The nation will have to make the most of its available alternatives to oil, and to do that it will have to moderate some of its stringent environmental protection laws. The U.S. is the Saudi Arabia of coal, but a maze of regulations retard the mining, transportation and burning of coal, greatly inflating its price.
Many power-generating companies would switch from oil to coal if the U.S. removed the need for expensive scrubbers on plants that use low-sulfur Western coal. The U.S. also has to dig more coal mines (including strip mines), build more and safer nuclear plants, construct more oil refineries, drill more offshore wells, develop more oil shale projects. All of these will require some trade-offs with antipollution laws, and none of the projects can be accomplished if small groups of zealots set out to block them while OPEC's new Midases sit back and applaud.
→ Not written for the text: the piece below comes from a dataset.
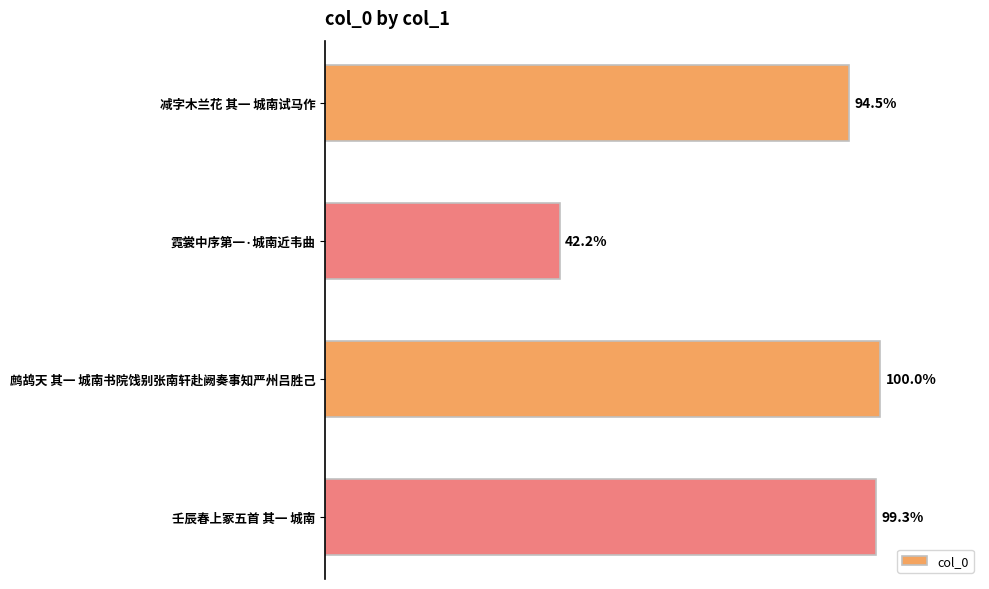

Are the bars horizontal?

Yes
The U.S. could also reduce OPEC's power by buying more oil and gas from nations outside the cartel, especially those in the Americas. The need is urgent to create a North American Common Market. Canada has vast supplies of natural gas; the U.S. could negotiate to provide guaranteed markets and much needed capital in return for a steady supply of gas. Mexico is proud and sensitive about its patrimony of oil and gas, but the U.S. could acquire more of it by admitting more Mexican immigrants, giving trade preferences to Mexican exports, exchanging American agricultural technology to help feed one of the world's fastest growing populations and generally treating its neighbor as an equal partner.